Emanuel--dubbed "Mayor 1 Percent" by the left--has suffered sharply declining approval ratings over the last year, with 50 percent of respondents supporting him and 40 percent expressing disapproval. That's raised the hopes of many people that he can be run out of office in two years.

But as former alderman and University of Illinois-Chicago professor Dick Simpson says, "You can't beat somebody with nobody."

So who is the potential challenger--and how could they unseat Emanuel, who enjoys the backing of the president of the United States? The usual political logic of the union leadership in such circumstances is to find a Democratic candidate moderate enough to be considered "electable"--and tone down labor's message to fit that campaign. That strategy failed utterly in Wisconsin, where union-busting Gov. Scott Walker easily survived a recall election against Democrat Tom Barrett, who had an anti-labor record of his own as mayor of Milwaukee.

There won't be a repeat of the Harold Washington years, either, when the rising African American middle class tied its fortunes to his campaign or were pressured by voters into backing him.

These days, a new generation of African American politicians, representing a shrinking Black electorate, have close ties to City Hall. They are prime examples of a wide class divide in Black Chicago. The same can be said of the new Latino Democratic establishment, which takes liberal positions on issues around immigration, but prefers to angle for political patronage and city contracts, rather than lead a political insurgency.

Emanuel's electoral fortunes could get worse if the economy sours and if opposition to his policies continues to rise. But he has plenty of political and financial resources at his command, a record of ruthlessness in squashing political opponents and the devoted support of the city's capitalists.

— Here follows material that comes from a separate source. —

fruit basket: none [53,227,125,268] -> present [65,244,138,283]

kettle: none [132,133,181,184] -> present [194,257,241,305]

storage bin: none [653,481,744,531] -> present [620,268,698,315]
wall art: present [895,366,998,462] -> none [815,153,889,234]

And even if a challenger to Emanuel does emerge within the mainstream of the Democratic Party, the pressure would be on for the candidate to conform to Democratic Party polices that are far to the right of the party's positions in Harold Washington's day.

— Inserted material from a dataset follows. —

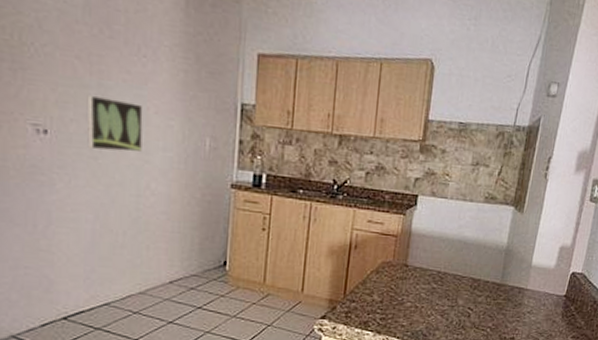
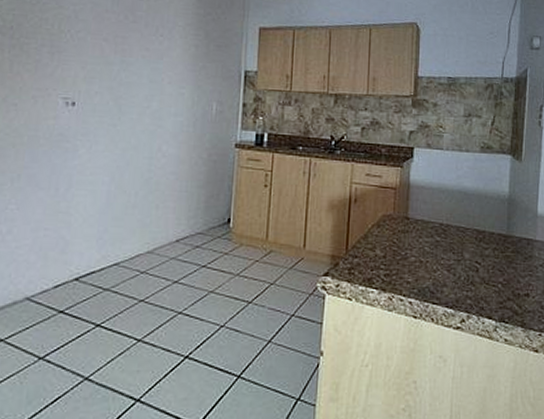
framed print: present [86,94,143,153] -> none [108,70,159,119]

Public education is a prime example. The Secretary of Education under Barack Obama is Arne Duncan, who was promoted to the top job nationally after presiding over the Chicago Public Schools and pushing a corporate school reform agenda. Given the bipartisan consensus on austerity and neoliberalism, even liberal Democratic mayors are compelled to administer cutbacks.


SO DOES all this mean that the growing opposition to Rahm Emanuel has to sit out the 2015 election?

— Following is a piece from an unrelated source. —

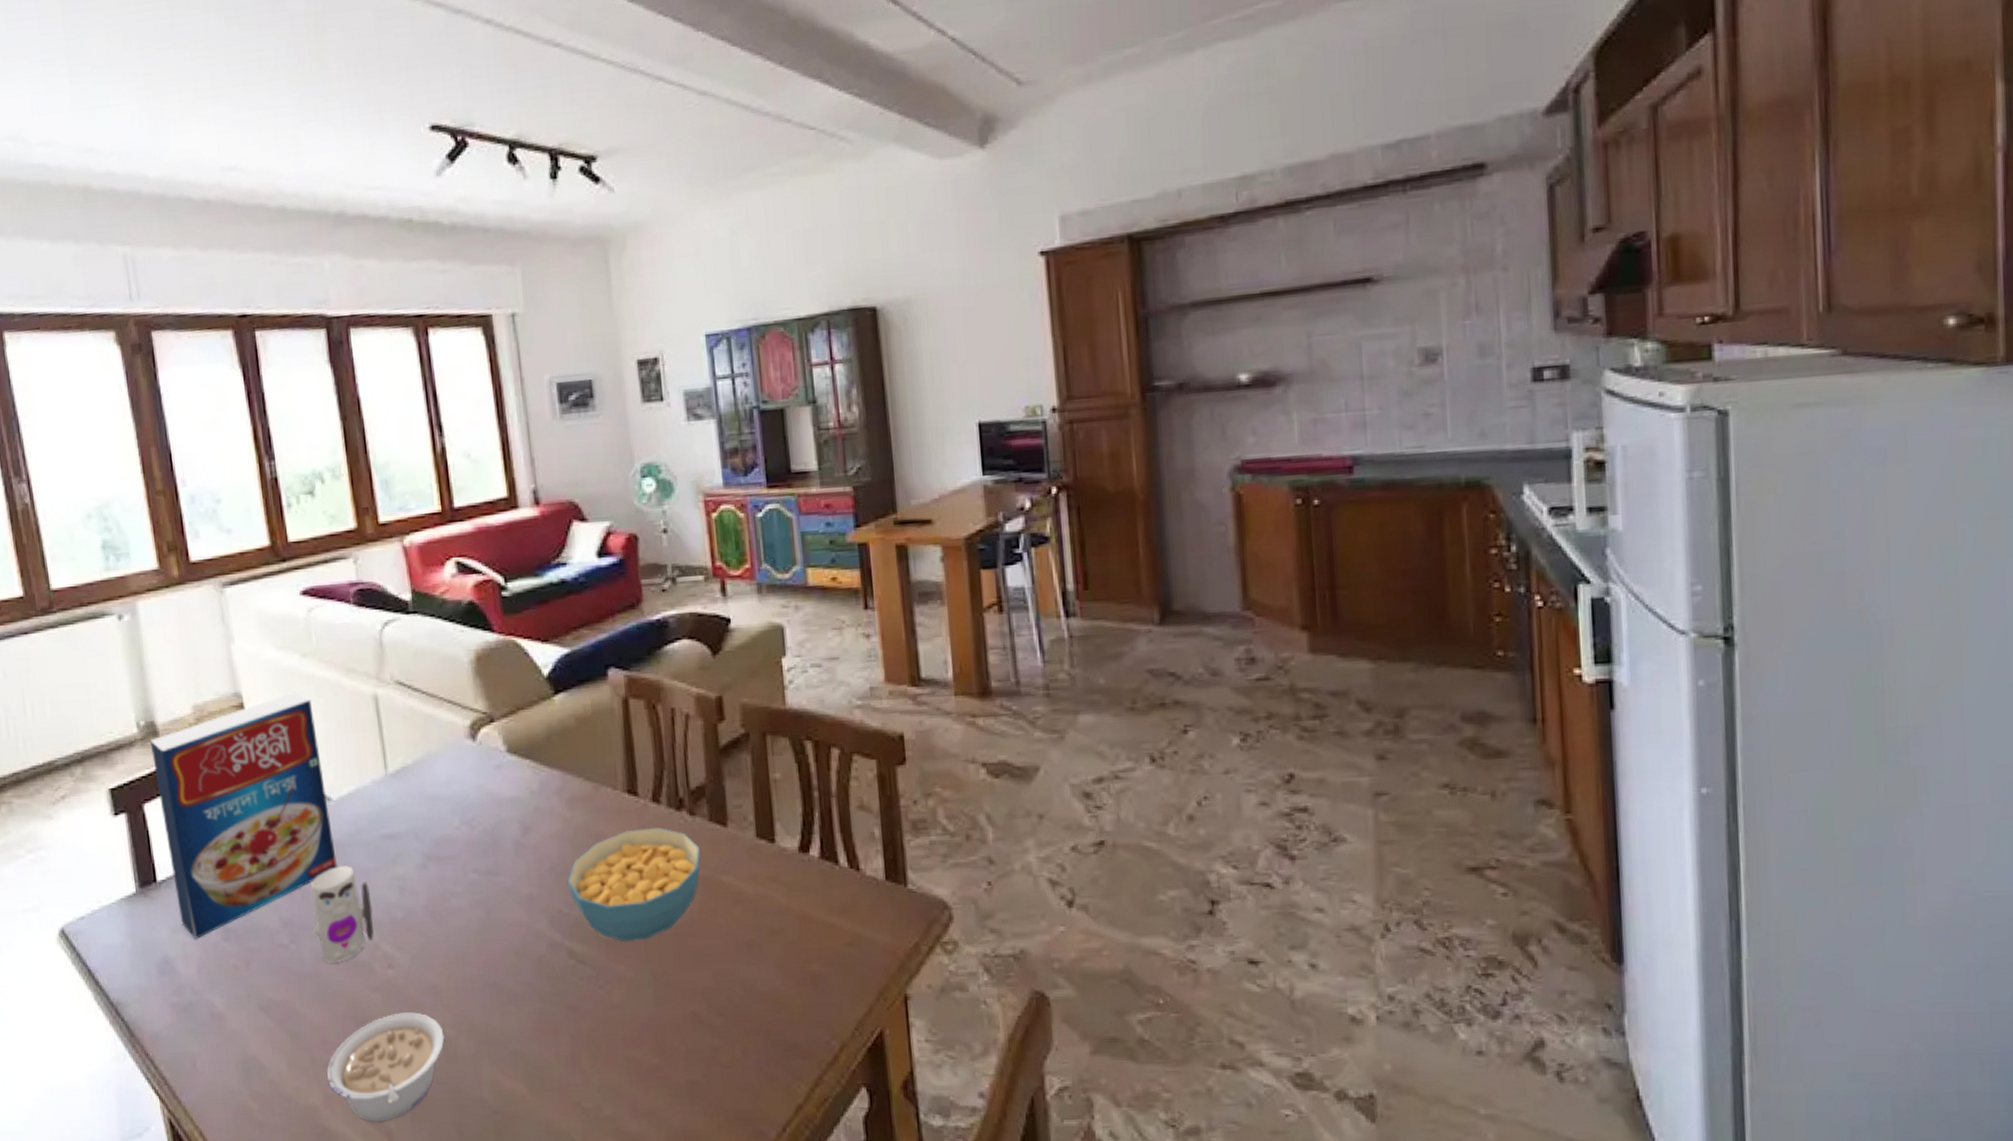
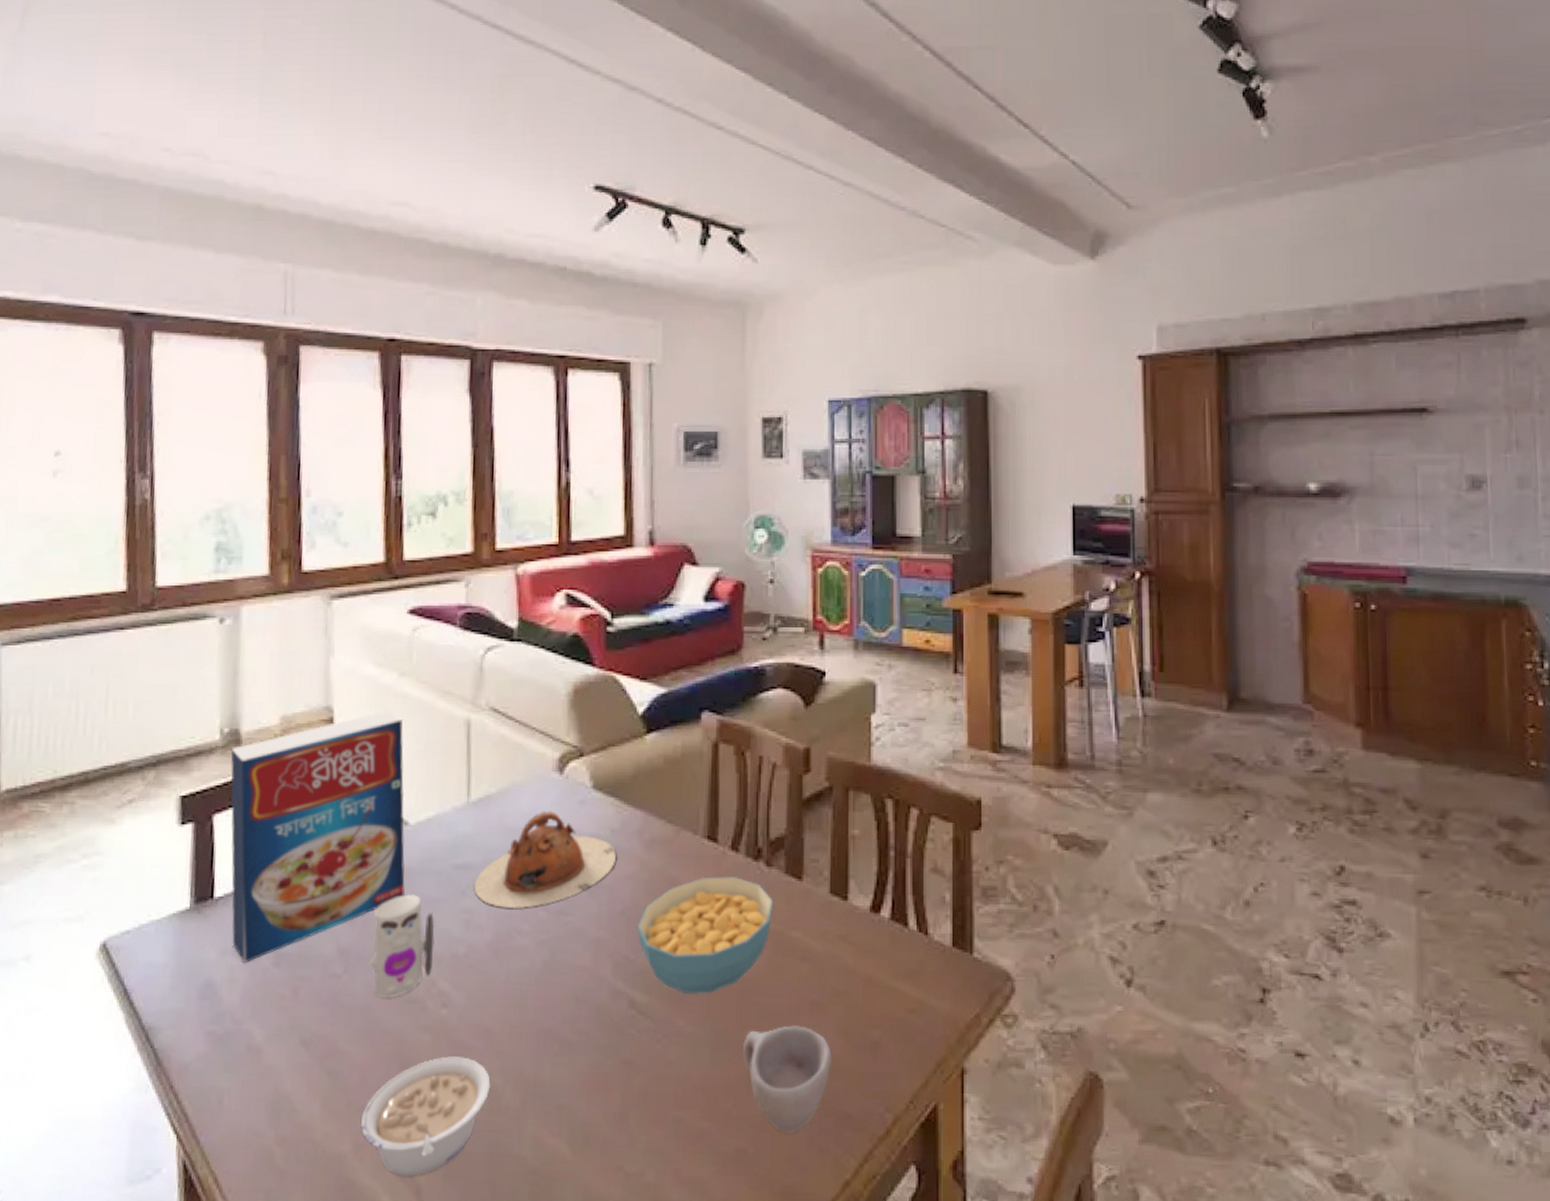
teapot: none [403,777,539,873] -> present [473,811,616,910]
cup: none [684,964,775,1065] -> present [743,1025,833,1134]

Not at all. An independent campaign backed by labor, community organizations and social movement activists, could build on the widespread support for the CTU during its strike and for the parents, students and teachers fighting school closures. The idea has already been circulating for months: At a rally during the strike, several teachers and supporters shouted for Karen Lewis herself to run for mayor--but she waved them off with a smile.

A teacher--or another unionist or community activist--would be an ideal figure to lead an electoral challenge to Emanuel that's independent of the Democratic Party. While mainstream political commentators would deride such a campaign as "symbolic," the effort could be a powerful organizing tool for building the movement for social justice. It's even possible that one or two independent candidates for alderman could be elected, potentially creating a platform on the City Council for labor and the left to challenge Emanuel's agenda.

At a time when newspapers and other media outlets have slashed their staffs and narrowed their focus, activists are using their own publications and social media to reach a new and growing audience. That's a big reason why the Chicago teachers' strike was so popular, despite the outrage from editorial boards and Emanuel's political hacks. And it's a renewed social movement--not a new face in City Hall--that can resist the austerity drive.

Such a project would be challenging, but the potential to revitalize the left and progressive movements is real. If Rahm is determined to be Mayor 1 Percent, then the 99 percent should have a candidate of their own.